Beyond the percentages, the data on per capita emissions further emphasises the fairness of the CBDR principle. Higher per capita emissions in developed countries, compared to the lower rates in developing nations, highlight the former's disproportionate historical responsibility in contributing to global climate change and, therefore, their greater responsibility in financing climate action.

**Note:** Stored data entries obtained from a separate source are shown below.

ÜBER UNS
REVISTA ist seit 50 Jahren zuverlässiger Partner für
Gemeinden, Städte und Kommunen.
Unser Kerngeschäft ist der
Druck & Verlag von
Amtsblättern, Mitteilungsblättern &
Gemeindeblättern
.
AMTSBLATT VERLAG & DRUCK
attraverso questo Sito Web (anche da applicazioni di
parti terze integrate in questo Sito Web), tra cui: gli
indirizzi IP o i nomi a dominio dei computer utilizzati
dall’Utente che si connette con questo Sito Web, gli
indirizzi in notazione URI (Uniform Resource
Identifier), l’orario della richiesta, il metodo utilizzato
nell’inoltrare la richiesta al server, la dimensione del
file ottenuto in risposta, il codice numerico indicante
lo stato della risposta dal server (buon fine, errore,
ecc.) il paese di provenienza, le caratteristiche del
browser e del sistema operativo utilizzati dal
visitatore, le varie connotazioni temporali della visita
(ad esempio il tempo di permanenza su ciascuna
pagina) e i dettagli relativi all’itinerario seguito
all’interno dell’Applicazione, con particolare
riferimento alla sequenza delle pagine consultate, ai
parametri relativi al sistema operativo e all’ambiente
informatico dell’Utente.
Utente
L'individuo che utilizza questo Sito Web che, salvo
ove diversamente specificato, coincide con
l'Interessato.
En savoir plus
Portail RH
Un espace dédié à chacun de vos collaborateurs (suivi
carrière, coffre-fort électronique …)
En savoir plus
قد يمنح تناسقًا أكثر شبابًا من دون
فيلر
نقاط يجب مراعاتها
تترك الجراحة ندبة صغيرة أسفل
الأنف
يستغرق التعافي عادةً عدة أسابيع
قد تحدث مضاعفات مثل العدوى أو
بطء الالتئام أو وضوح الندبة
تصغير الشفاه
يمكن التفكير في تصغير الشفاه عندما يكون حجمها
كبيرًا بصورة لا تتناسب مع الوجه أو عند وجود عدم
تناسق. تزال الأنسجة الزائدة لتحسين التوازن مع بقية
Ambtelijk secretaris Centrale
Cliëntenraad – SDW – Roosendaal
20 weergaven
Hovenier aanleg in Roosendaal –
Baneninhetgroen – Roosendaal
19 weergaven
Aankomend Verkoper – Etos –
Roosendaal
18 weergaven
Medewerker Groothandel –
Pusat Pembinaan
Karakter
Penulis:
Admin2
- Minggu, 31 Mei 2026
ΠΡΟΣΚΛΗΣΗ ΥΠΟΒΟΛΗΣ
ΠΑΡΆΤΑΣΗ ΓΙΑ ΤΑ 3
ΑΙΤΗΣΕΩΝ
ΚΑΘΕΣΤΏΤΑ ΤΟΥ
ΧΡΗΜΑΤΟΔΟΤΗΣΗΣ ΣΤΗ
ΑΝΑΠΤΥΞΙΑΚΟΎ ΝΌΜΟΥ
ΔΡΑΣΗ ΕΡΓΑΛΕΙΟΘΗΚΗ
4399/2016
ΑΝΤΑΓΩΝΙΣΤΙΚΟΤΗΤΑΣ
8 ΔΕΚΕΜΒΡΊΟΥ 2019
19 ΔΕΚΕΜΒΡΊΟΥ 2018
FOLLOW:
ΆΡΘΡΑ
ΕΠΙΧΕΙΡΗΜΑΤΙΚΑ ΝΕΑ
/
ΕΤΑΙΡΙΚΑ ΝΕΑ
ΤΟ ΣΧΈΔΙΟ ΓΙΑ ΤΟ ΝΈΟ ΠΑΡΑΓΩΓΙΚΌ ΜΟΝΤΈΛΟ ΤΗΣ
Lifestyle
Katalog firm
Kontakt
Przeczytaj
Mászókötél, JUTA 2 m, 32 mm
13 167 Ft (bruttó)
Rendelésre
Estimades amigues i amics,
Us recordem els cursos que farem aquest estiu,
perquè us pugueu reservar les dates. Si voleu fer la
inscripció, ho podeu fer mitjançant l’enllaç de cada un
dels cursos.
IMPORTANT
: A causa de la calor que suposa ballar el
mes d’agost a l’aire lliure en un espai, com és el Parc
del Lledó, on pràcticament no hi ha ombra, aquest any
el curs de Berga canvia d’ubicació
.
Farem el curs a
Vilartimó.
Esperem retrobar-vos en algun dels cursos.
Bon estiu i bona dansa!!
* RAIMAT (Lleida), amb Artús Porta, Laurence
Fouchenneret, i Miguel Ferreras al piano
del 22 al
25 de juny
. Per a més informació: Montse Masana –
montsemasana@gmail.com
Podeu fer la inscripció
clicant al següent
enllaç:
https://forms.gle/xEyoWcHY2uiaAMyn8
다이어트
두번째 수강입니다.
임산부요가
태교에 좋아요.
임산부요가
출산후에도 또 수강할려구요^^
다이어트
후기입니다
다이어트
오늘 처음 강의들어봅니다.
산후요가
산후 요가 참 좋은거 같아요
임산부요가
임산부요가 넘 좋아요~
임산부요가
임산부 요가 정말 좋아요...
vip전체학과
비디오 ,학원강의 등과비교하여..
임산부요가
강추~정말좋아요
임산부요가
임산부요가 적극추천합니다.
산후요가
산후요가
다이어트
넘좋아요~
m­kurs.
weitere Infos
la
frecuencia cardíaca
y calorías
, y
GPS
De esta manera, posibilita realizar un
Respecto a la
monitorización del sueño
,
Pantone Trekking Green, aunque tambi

All the same, $300 is a significant increase from the $100 billion commitment agreed to in 2010. This $300 billion is to be mobilised through a wide variety of sources, public and private, bilateral and multilateral, including alternative sources. The diversity of these funding sources raises questions about the reliability and timeliness of their transfer. Since there is no clarity on the disbursal of these funds, there is a strong likelihood that the major part of them will reach the most vulnerable countries primarily as loans and other financial instruments rather than grants, potentially trapping them in a cycle of debt.
This financial assistance must be provided as grants and not loans to circumvent the debt trap that can severely limit their capacity to invest in climate resilience and adaptation. In 2022, 58 of the world's poorest and most climate-vulnerable countries spent $59 billion repaying debts, while they received only $28 billion in climate finance, with over half of that amount being loans. This stark contrast highlights the financial strain these countries face and highlights the urgent need for grant-based funding to avoid deepening their debt burdens.
Donald Trump's re-election as President of the United States in 2024, the world's largest emitter of CO2, is likely to significantly impact global climate action and climate financing. Trump, who denies the existence of global warming and climate change, has frequently referred to the discourse surrounding climate change and climate action as a 'hoax' and a 'scam.' Driven by his mantra of 'drill, baby, drill,' he advocates for increased fossil fuel extraction.
Therefore, during his first term in office from 2017 to 2021, Trump not only rolled back nearly all climate regulations in the country but also withdrew the United States from the Paris Agreement—an action he has pledged to repeat in his second term to reverse the climate action policies of the Biden administration.
Under Trump's leadership, the United States is likely to increase its fossil fuel production, contribute significantly to greenhouse gas emissions, sideline investments in clean energy technologies, and refuse to contribute to climate financing. This could encourage other countries to follow suit, potentially becoming a major obstacle to climate financing.
As of now, the world can only hope that Trump's own Republican Party and the international community will have enough influence not only to resist his aggressive stance on these issues but also to convince him to reconsider, ensuring that rational decision-making prevails. What the global community truly needs is a United States that engages positively and actively with the global climate discourse, taking a leadership role in shaping discussions on financing mechanisms and emissions targets and fostering international collaboration.
A constructive US presence is essential to driving meaningful progress in combating climate change, achieving sustainable global solutions, and moving beyond the disappointments of the Global South at COP29. The future must envision a world where the people of the Global South and Global North regard each other not as competitors or adversaries but as partners—united as stewards of planet Earth. Together, they can heal the world of its ailments and restore it to its original, healthy state, ensuring a sustainable and equitable legacy for generations to come.